──────── Source data ────────

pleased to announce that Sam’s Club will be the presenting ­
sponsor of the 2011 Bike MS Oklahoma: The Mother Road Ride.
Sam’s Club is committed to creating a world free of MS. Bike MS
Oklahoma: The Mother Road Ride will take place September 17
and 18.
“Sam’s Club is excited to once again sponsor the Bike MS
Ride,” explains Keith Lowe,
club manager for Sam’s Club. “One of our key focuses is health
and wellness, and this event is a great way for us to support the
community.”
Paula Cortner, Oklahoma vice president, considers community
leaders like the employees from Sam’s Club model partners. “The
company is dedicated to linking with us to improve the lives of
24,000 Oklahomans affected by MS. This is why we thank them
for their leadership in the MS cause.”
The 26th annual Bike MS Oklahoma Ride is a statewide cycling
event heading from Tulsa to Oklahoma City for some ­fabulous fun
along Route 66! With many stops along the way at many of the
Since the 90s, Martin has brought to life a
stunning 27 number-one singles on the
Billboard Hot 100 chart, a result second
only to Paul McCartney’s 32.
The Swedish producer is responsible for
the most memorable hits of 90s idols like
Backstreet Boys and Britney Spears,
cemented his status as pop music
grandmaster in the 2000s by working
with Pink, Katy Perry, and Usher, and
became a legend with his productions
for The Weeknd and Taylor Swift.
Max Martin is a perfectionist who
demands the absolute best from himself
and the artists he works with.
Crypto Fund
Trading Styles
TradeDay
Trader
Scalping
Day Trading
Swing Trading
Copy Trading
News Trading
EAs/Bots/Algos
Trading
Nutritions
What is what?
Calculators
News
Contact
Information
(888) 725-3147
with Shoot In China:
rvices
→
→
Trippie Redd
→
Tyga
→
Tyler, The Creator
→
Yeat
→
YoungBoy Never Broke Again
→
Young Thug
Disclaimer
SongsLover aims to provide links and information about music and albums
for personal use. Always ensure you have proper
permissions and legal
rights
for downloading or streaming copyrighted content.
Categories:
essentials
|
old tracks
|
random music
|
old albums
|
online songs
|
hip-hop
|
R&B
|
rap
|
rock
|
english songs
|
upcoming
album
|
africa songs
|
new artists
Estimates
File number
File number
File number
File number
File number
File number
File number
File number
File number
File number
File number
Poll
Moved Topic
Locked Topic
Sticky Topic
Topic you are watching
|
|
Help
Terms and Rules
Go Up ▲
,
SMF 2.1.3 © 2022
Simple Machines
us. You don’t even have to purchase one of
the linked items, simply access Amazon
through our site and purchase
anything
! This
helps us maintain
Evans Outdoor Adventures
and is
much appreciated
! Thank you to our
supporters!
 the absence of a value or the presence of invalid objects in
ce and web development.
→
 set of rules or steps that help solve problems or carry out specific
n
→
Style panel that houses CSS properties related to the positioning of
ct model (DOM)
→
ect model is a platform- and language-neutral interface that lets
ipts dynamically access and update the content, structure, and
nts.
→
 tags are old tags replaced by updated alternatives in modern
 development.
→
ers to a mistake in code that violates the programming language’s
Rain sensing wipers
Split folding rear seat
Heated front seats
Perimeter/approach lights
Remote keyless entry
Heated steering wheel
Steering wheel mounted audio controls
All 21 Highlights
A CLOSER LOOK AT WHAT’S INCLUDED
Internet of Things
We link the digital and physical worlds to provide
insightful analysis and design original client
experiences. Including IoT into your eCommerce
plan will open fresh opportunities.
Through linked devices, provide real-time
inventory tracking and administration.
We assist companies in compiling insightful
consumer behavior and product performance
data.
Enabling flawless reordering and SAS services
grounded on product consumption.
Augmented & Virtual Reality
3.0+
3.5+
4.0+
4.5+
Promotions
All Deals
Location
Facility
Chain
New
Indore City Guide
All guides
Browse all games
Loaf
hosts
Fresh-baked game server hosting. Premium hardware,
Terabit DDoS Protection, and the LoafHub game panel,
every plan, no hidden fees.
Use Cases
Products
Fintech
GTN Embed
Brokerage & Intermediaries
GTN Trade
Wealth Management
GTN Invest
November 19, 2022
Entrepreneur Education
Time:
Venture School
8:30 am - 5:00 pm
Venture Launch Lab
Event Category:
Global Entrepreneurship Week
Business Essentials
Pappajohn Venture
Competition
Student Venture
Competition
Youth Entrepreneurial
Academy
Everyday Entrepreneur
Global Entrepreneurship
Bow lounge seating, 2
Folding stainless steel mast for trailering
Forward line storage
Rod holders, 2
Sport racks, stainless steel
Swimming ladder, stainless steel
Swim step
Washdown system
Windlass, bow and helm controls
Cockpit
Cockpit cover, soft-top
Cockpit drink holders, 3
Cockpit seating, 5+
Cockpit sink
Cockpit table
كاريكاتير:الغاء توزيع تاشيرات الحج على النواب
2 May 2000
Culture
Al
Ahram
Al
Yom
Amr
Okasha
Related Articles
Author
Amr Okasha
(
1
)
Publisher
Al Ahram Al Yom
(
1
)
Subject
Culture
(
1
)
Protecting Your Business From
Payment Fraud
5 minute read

────────

» **Task prompt**:
With "Global" as the word to match, copy each line of the records that has it.

» **Answer to this exercise**:
Global Entrepreneurship Week
Global Entrepreneurship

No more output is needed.